◆ **TASK DETAILS**: Please transcribe, exactly and only, the lines of the records below from the one holding "другу и помощь" to the very end.

........

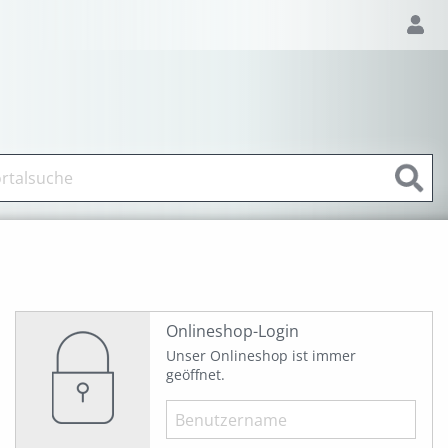
Onlineshop-Login
Unser Onlineshop ist immer
geöffnet.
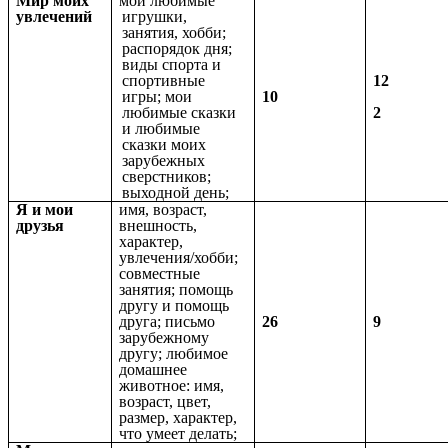
Мир моих
мои любимые
увлечений
игрушки,
занятия, хобби;
распорядок дня;
виды спорта и
спортивные
12
игры; мои
10
любимые сказки
2
и любимые
сказки моих
зарубежных
сверстников;
выходной день;
Я и мои
имя, возраст,
друзья
внешность,
характер,
увлечения/хобби;
совместные
занятия; помощь
другу и помощь
друга; письмо
26
9
зарубежному
другу; любимое
домашнее
животное: имя,
возраст, цвет,
размер, характер,
что умеет делать;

........

◆ **OUTPUT FOR THIS EXERCISE**:
другу и помощь
друга; письмо
26
9
зарубежному
другу; любимое
домашнее
животное: имя,
возраст, цвет,
размер, характер,
что умеет делать;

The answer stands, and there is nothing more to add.